> TASK BRIEF
Copy out each line below containing "None".

RECORD EXCERPTS section start

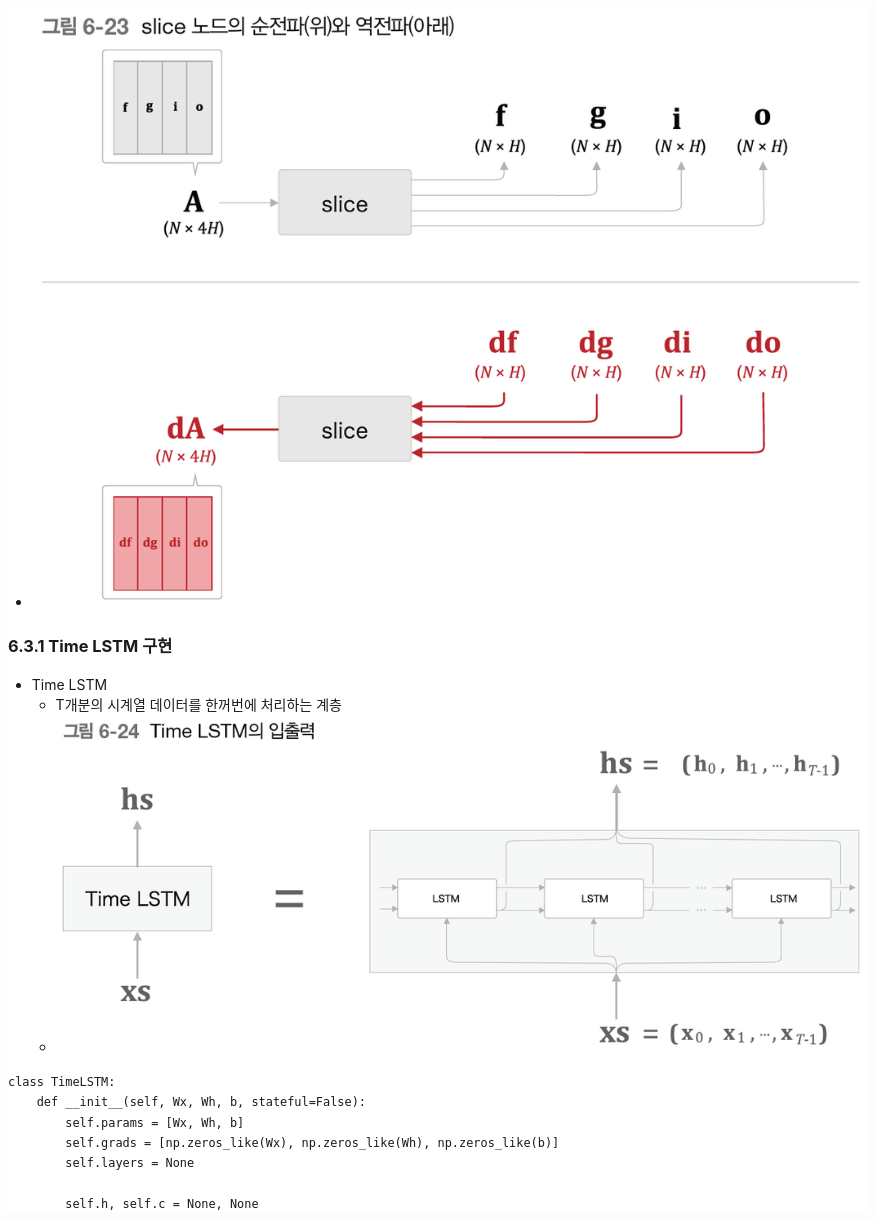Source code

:   * ![slice 노드 처리](images/fig%206-23.png)
### 6.3.1 Time LSTM 구현
* Time LSTM
  * T개분의 시계열 데이터를 한꺼번에 처리하는 계층
  * ![Time LSTM](images/fig%206-24.png)
``` 
class TimeLSTM:
    def __init__(self, Wx, Wh, b, stateful=False):
        self.params = [Wx, Wh, b]
        self.grads = [np.zeros_like(Wx), np.zeros_like(Wh), np.zeros_like(b)]
        self.layers = None

        self.h, self.c = None, None
```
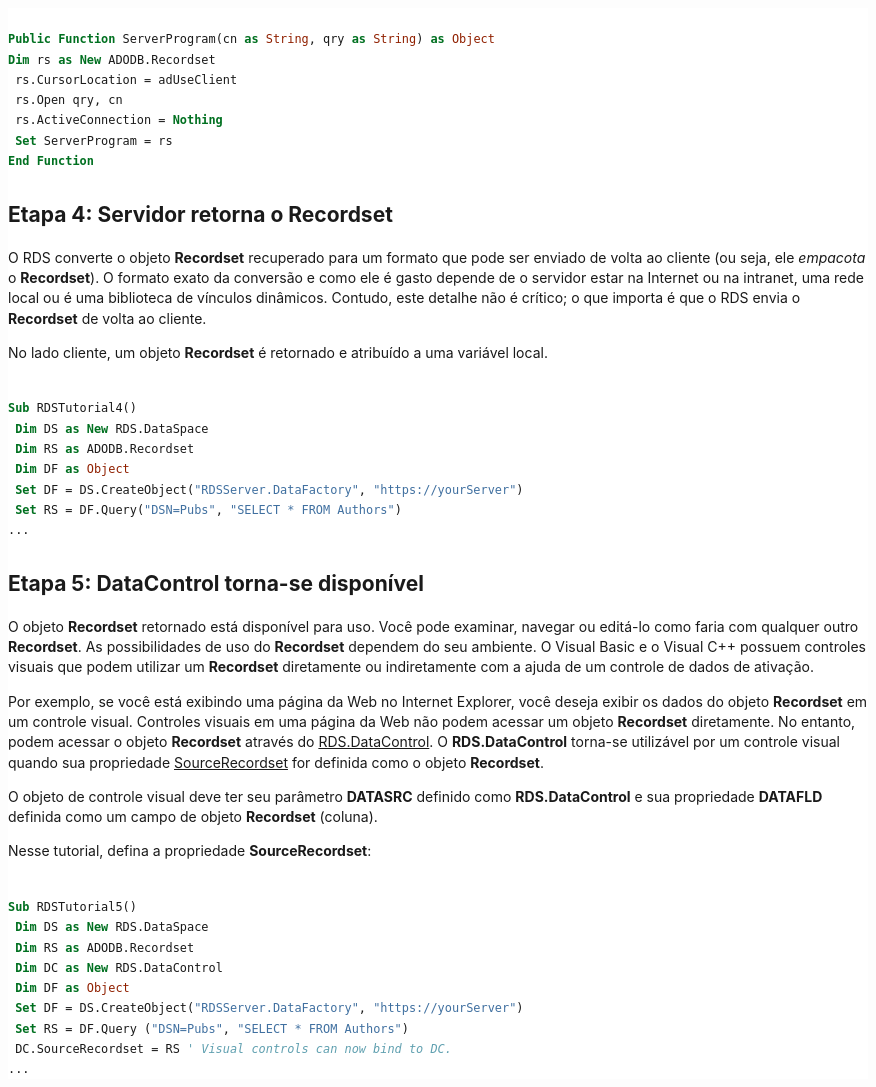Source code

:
 ```vb 
 
Public Function ServerProgram(cn as String, qry as String) as Object 
Dim rs as New ADODB.Recordset 
 rs.CursorLocation = adUseClient 
 rs.Open qry, cn 
 rs.ActiveConnection = Nothing 
 Set ServerProgram = rs 
End Function 
```

## <a name="step-4-server-returns-the-recordset"></a>Etapa 4: Servidor retorna o Recordset 

O RDS converte o objeto **Recordset** recuperado para um formato que pode ser enviado de volta ao cliente (ou seja, ele *empacota* o **Recordset**). O formato exato da conversão e como ele é gasto depende de o servidor estar na Internet ou na intranet, uma rede local ou é uma biblioteca de vínculos dinâmicos. Contudo, este detalhe não é crítico; o que importa é que o RDS envia o **Recordset** de volta ao cliente.

No lado cliente, um objeto **Recordset** é retornado e atribuído a uma variável local.

```vb 
 
Sub RDSTutorial4() 
 Dim DS as New RDS.DataSpace 
 Dim RS as ADODB.Recordset 
 Dim DF as Object 
 Set DF = DS.CreateObject("RDSServer.DataFactory", "https://yourServer") 
 Set RS = DF.Query("DSN=Pubs", "SELECT * FROM Authors") 
... 
```

## <a name="step-5-datacontrol-is-made-usable"></a>Etapa 5: DataControl torna-se disponível 

O objeto **Recordset** retornado está disponível para uso. Você pode examinar, navegar ou editá-lo como faria com qualquer outro **Recordset**. As possibilidades de uso do **Recordset** dependem do seu ambiente. O Visual Basic e o Visual C++ possuem controles visuais que podem utilizar um **Recordset** diretamente ou indiretamente com a ajuda de um controle de dados de ativação.

Por exemplo, se você está exibindo uma página da Web no Internet Explorer, você deseja exibir os dados do objeto **Recordset** em um controle visual. Controles visuais em uma página da Web não podem acessar um objeto **Recordset** diretamente. No entanto, podem acessar o objeto **Recordset** através do [RDS.DataControl](datacontrol-object-rds.md). O **RDS.DataControl** torna-se utilizável por um controle visual quando sua propriedade [SourceRecordset](recordset-sourcerecordset-properties-rds.md) for definida como o objeto **Recordset**.

O objeto de controle visual deve ter seu parâmetro **DATASRC** definido como **RDS.DataControl** e sua propriedade **DATAFLD** definida como um campo de objeto **Recordset** (coluna).

Nesse tutorial, defina a propriedade **SourceRecordset**:

```vb 
 
Sub RDSTutorial5() 
 Dim DS as New RDS.DataSpace 
 Dim RS as ADODB.Recordset 
 Dim DC as New RDS.DataControl 
 Dim DF as Object 
 Set DF = DS.CreateObject("RDSServer.DataFactory", "https://yourServer") 
 Set RS = DF.Query ("DSN=Pubs", "SELECT * FROM Authors") 
 DC.SourceRecordset = RS ' Visual controls can now bind to DC. 
... 
```
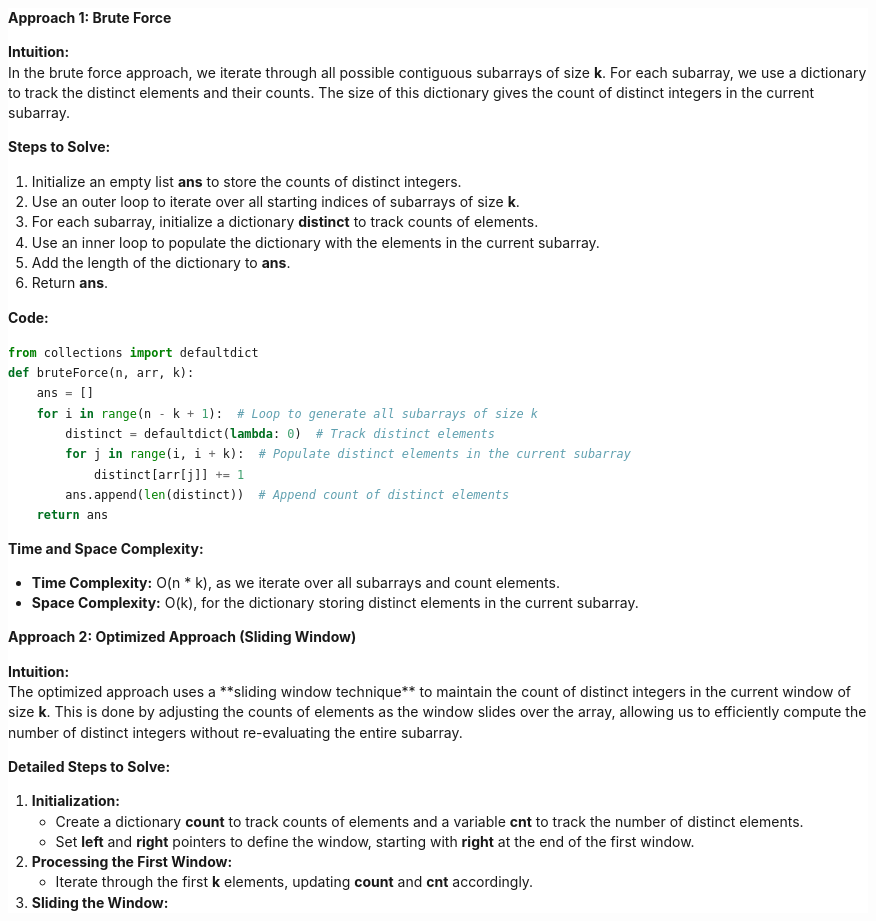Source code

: <p><strong>Approach 1: Brute Force</strong></p>

<p><strong>Intuition:</strong><br>
In the brute force approach, we iterate through all possible contiguous subarrays of size <strong>k</strong>. For each subarray, we use a dictionary to track the distinct elements and their counts. The size of this dictionary gives the count of distinct integers in the current subarray.</p>

<p><strong>Steps to Solve:</strong></p>
<ol>
    <li>Initialize an empty list <strong>ans</strong> to store the counts of distinct integers.</li>
    <li>Use an outer loop to iterate over all starting indices of subarrays of size <strong>k</strong>.</li>
    <li>For each subarray, initialize a dictionary <strong>distinct</strong> to track counts of elements.</li>
    <li>Use an inner loop to populate the dictionary with the elements in the current subarray.</li>
    <li>Add the length of the dictionary to <strong>ans</strong>.</li>
    <li>Return <strong>ans</strong>.</li>
</ol>

<p><strong>Code:</strong></p>

```python
from collections import defaultdict
def bruteForce(n, arr, k):
    ans = []
    for i in range(n - k + 1):  # Loop to generate all subarrays of size k
        distinct = defaultdict(lambda: 0)  # Track distinct elements
        for j in range(i, i + k):  # Populate distinct elements in the current subarray
            distinct[arr[j]] += 1
        ans.append(len(distinct))  # Append count of distinct elements
    return ans
```

<p><strong>Time and Space Complexity:</strong></p>
<ul>
    <li><strong>Time Complexity:</strong> O(n * k), as we iterate over all subarrays and count elements.</li>
    <li><strong>Space Complexity:</strong> O(k), for the dictionary storing distinct elements in the current subarray.</li>
</ul>

<p><strong>Approach 2: Optimized Approach (Sliding Window)</strong></p>

<p><strong>Intuition:</strong><br>
The optimized approach uses a **sliding window technique** to maintain the count of distinct integers in the current window of size <strong>k</strong>. This is done by adjusting the counts of elements as the window slides over the array, allowing us to efficiently compute the number of distinct integers without re-evaluating the entire subarray.</p>

<p><strong>Detailed Steps to Solve:</strong></p>
<ol>
    <li><strong>Initialization:</strong>
        <ul>
            <li>Create a dictionary <strong>count</strong> to track counts of elements and a variable <strong>cnt</strong> to track the number of distinct elements.</li>
            <li>Set <strong>left</strong> and <strong>right</strong> pointers to define the window, starting with <strong>right</strong> at the end of the first window.</li>
        </ul>
    </li>
    <li><strong>Processing the First Window:</strong>
        <ul>
            <li>Iterate through the first <strong>k</strong> elements, updating <strong>count</strong> and <strong>cnt</strong> accordingly.</li>
        </ul>
    </li>
    <li><strong>Sliding the Window:</strong>
        <ul>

RECORD EXCERPTS section end

> OUTPUT OF THE TASK
        self.layers = None
        self.h, self.c = None, None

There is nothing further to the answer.